Kent’s long-ago sins? At the Journal, he wrote that he placed articles that were sympathetic to the “ideas of radical historians, radical economists and the left-wing journalist I.F. Stone.” At the LA Times, he wrote articles about Mother Jones magazine and Marxist economists Paul Sweezy and John Gurley.
After the flap about his beliefs, Kent continued to teach for a while. Once he retired, he continued to live his quiet, structured life. Google him, and you will find nothing of his post–Monthly Review life.
Writing in the third person for his obituary, Kent said he felt at home in “dissident-friendly” Berkeley. He went on to describe how he happily led a life more suited to a world of half a century ago: “Continuing to emulate those simpler times throughout adulthood, Kent made a practice of making do with what still worked. He stuck with his vintage 1974 Plymouth Valiant, favoring the klutzy clunker’s ergonomically superior bench seats to the bucket seats of newer, sleeker models.” In a swipe at contemporary technology, he noted that “his manual typewriter and rotary dial telephone continued to suit him just fine.”
He was a finicky reporter who specialized in including even the most arcane details. For instance, at the LA Times, he wrote a lengthy first-page appreciation of the “humble” paper clip. His lede: “Consider the paper clip.”
Journalism education played a pivotal role in Kent’s life. Kent idolized his father, Curtis D. MacDougall, a journalist and political activist who ran as the Progressive party candidate for the US Senate from Illinois in 1948. Curtis, one of the most prominent professors of journalism of his generation, taught for 29 years at Northwestern University, where his students called him “Dr. Mac.”
Kent himself became a dedicated, if sometimes quirky, teacher in the pre-digital age, who emphasized the basics. At the end of each term, he invited his students to take a tour of his prodigious files, which with the help of his wife, Kathleen, were neatly arranged in the basement of his home.
In its 1989 attack on Kent, the Journal opined that it was “bizarre and troubling that any man who brags of having sought to push a personal political agenda on unsuspecting editors and readers should be teaching journalism at a respected university.”
In a stunningly thorough LA Times story, reporter David Shaw interviewed students who pushed back against this claim.
Shaw quoted a half-dozen who had taken classes from MacDougall. “All praised him as a good, demanding teacher and ‘tough editor,’ and most said his ideology, though apparent, wasn’t forced on them and did not appear to intrude on his teaching.”

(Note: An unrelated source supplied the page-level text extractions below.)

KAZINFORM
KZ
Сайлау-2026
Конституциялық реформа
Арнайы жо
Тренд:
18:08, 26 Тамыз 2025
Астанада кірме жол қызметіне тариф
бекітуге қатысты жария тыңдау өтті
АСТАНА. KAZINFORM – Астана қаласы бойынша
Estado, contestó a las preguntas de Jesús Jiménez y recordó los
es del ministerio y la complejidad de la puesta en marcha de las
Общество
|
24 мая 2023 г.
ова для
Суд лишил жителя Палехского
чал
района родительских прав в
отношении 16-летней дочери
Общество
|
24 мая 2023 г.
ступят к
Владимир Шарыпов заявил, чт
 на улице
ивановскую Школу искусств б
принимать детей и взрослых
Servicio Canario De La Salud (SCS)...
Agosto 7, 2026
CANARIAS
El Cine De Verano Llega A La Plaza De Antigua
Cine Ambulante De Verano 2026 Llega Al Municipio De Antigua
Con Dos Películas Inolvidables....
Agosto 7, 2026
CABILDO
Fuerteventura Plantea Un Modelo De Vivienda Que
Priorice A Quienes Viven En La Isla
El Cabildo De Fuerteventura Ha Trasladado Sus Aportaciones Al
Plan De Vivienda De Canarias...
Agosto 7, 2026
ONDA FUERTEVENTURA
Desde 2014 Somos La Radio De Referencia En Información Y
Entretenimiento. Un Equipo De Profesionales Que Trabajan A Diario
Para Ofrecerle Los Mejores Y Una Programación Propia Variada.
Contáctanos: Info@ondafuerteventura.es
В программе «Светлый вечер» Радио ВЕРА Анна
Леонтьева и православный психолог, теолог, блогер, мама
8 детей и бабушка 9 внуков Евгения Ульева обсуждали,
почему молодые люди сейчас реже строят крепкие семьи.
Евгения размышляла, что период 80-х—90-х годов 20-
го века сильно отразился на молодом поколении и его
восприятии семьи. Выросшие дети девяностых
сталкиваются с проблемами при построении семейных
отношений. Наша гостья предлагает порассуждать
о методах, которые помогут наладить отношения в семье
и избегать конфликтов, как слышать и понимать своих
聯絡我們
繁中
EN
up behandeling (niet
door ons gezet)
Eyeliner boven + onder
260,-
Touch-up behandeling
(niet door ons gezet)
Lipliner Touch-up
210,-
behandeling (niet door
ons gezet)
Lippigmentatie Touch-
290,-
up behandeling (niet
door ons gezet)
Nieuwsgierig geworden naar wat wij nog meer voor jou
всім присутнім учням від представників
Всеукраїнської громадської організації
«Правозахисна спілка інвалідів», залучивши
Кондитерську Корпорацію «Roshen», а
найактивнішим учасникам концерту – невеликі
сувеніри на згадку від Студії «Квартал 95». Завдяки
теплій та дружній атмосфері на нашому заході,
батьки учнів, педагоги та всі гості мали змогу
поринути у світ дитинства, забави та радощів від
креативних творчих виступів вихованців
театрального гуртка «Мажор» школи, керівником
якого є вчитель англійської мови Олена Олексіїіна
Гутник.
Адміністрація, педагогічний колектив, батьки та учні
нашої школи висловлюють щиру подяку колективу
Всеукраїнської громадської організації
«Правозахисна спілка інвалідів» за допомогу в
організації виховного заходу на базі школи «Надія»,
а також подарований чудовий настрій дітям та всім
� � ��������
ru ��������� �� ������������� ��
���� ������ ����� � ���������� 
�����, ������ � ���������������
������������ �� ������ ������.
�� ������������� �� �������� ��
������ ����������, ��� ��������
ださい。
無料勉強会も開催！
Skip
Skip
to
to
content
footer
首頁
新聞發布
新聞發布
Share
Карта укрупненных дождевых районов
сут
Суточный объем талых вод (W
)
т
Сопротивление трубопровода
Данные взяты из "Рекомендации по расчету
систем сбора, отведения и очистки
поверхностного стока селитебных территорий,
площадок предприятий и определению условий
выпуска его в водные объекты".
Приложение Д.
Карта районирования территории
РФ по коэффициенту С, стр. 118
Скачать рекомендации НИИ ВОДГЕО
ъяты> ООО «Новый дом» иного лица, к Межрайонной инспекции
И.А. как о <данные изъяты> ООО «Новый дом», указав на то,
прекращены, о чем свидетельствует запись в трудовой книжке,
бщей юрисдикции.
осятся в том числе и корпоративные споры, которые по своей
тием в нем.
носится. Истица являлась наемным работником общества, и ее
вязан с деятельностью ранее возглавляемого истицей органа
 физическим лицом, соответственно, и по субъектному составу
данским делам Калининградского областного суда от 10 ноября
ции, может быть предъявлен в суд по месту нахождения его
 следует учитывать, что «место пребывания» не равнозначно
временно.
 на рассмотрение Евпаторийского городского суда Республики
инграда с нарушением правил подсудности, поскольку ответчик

One student commented: “It’s clear that he had strong opinions about certain things in society, but he never tried to drill into our minds that this was the only way to look at things. He was always a great promoter of diversity in thought.”
Kent raised important issues regarding journalism—issues that were not settled then and have not been settled since. For instance: Where do the private views of a reporter belong? In the desire for newsroom diversity, what role should political diversity play?
One suggestion Kent made, in his long essay, to expand our notion of diversity seems especially salient: “I think capitalist newspapers could do themselves—and capitalism—a favor by actively recruiting radical reporters and putting them to work examining the structural causes of poverty, racism, sexism, environmental degradation and other ills.”
More than three decades after he wrote that, no one has picked up on his modest proposal.